3. The method of claim 2, wherein said extracting medical data to be analyzed corresponding to a same disease species from said medical records comprises:

determining a disease species to be analyzed, and screening a screening medical record belonging to the disease species to be analyzed from the medical records;

analyzing the screened medical record, and determining the hospitalizing information, the cost information and the insurance participation place of the target user identification corresponding to the disease species to be analyzed according to the analysis result;

determining a remote medical distance according to the position of the medical hospital in the medical information and the position of the medical insurance participation position;

and obtaining medical data to be analyzed according to the hospitalizing information, the expense information, the insurance participation place and the remote hospitalizing distance.

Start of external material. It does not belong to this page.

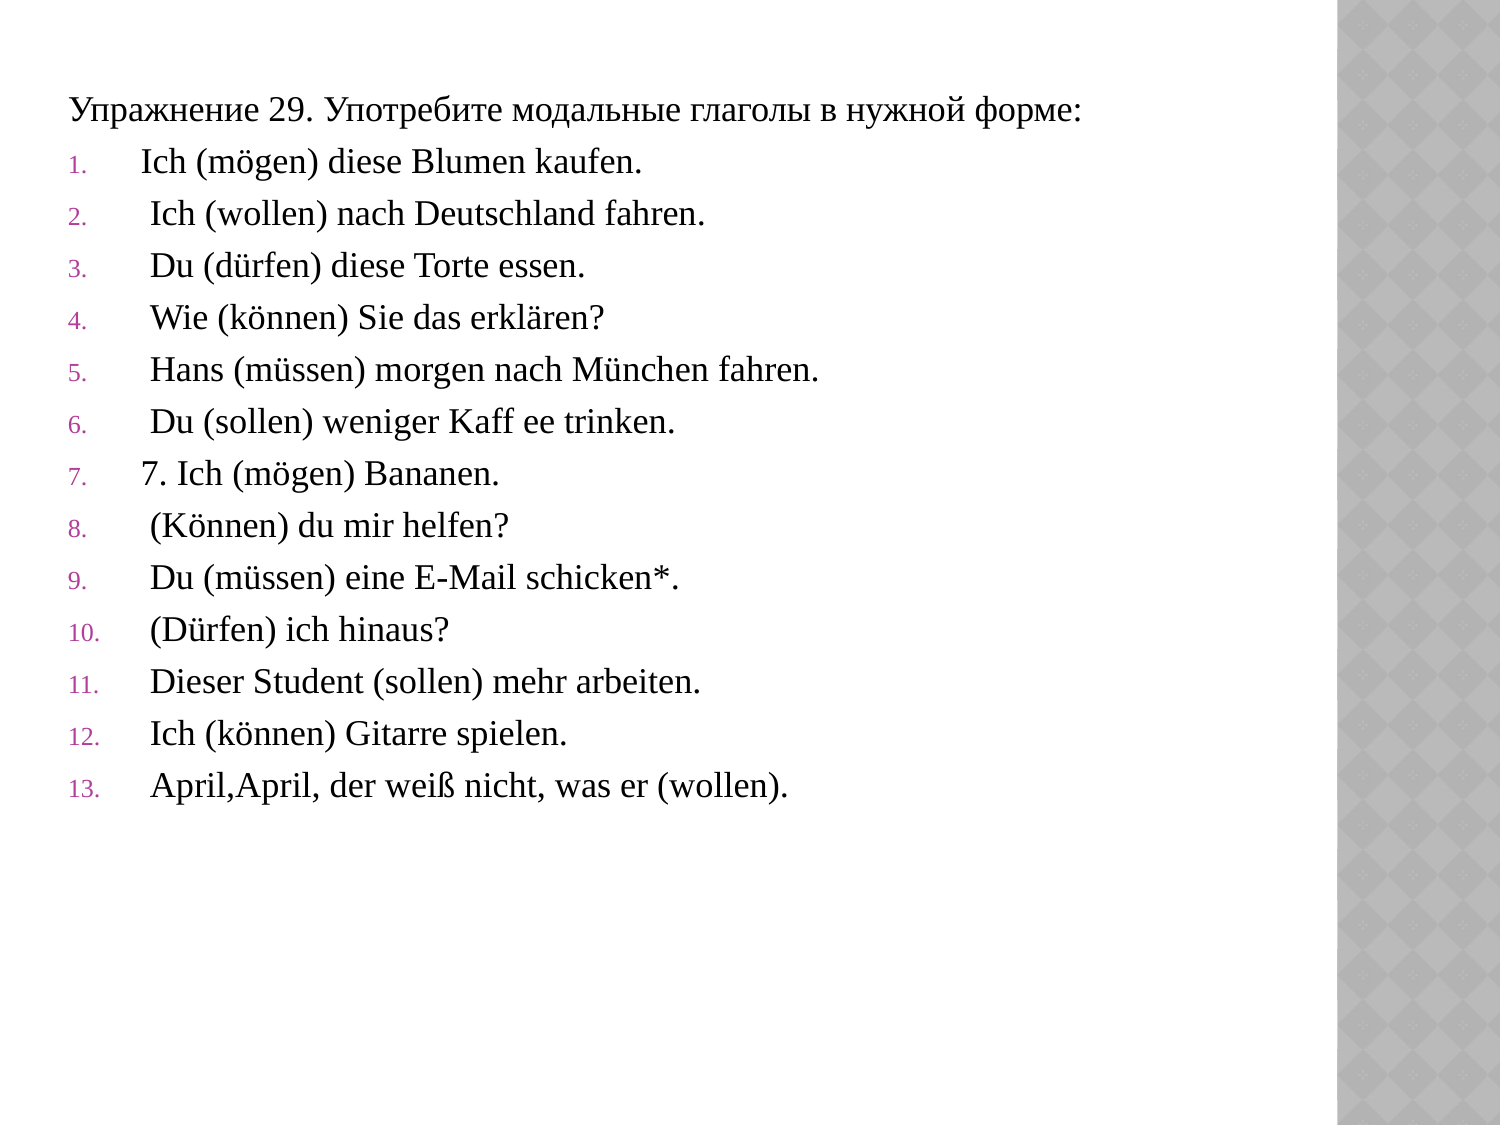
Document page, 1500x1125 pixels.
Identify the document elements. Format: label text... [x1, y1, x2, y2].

list Упражнение 29. Употребите модальные глаголы в нужной форме: Ich (mögen) diese Blumen kaufen. Ich (wollen) nach Deutschland fahren. Du (dürfen) diese Torte essen. Wie (können) Sie das erklären? Hans (müssen) morgen nach München fahren. Du (sollen) weniger Kaff eе trinken. 7. Ich (mögen) Bananen. (Können) du mir helfen? Du (müssen) eine E-Mail schicken*. (Dürfen) ich hinaus? Dieser Student (sollen) mehr arbeiten. Ich (können) Gitarre spielen. April,April, der weiß nicht, was er (wollen). [53, 78, 1404, 821]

4. The method according to claim 1, wherein the clustering the medical data pairs corresponding to the data combination types respectively, and determining outliers in the medical data corresponding to the data combination types according to a clustering result comprises:

5. The method according to any one of claims 1 to 4, wherein the feeding back of the abnormal data to the terminal for visual display at the terminal comprises:

inquiring a preset abnormal grading condition;

determining a visual display mode of the abnormal data according to the abnormal level;

6. A big-data-based medical data anomaly analysis apparatus, the apparatus comprising:

the medical data acquisition module is used for acquiring medical data to be analyzed corresponding to the same disease category of a user when receiving an abnormal analysis request sent by the terminal;

the data pair obtaining module is used for combining the data of each type in the medical data according to a preset data combination type to obtain medical data pairs which respectively correspond to the data combination types and comprise different types of data;

the abnormal data determining module is used for inquiring preset abnormal factors respectively corresponding to each data combination type, and the abnormal factors are abnormal weights of various data combination types; calculating the abnormality degree of outliers corresponding to the data combination type according to the abnormality factors; overlapping the abnormality degrees of all outliers corresponding to the same target user identification to obtain the user abnormality degrees corresponding to all the target user identifications respectively; when the user abnormality degree exceeds an abnormality degree threshold value, determining that the medical data of the target user identification corresponding to the user abnormality degree is abnormal data, and feeding back the abnormal data to the terminal for visual display at the terminal.

7. A computer device comprising a memory and a processor, the memory storing a computer program, wherein the processor when executing the computer program performs the steps of the method according to any of claims 1 to 5.

8. A computer storage medium on which a computer program is stored, characterized in that the computer program, when being executed by a processor, carries out the steps of the method of any one of claims 1 to 5.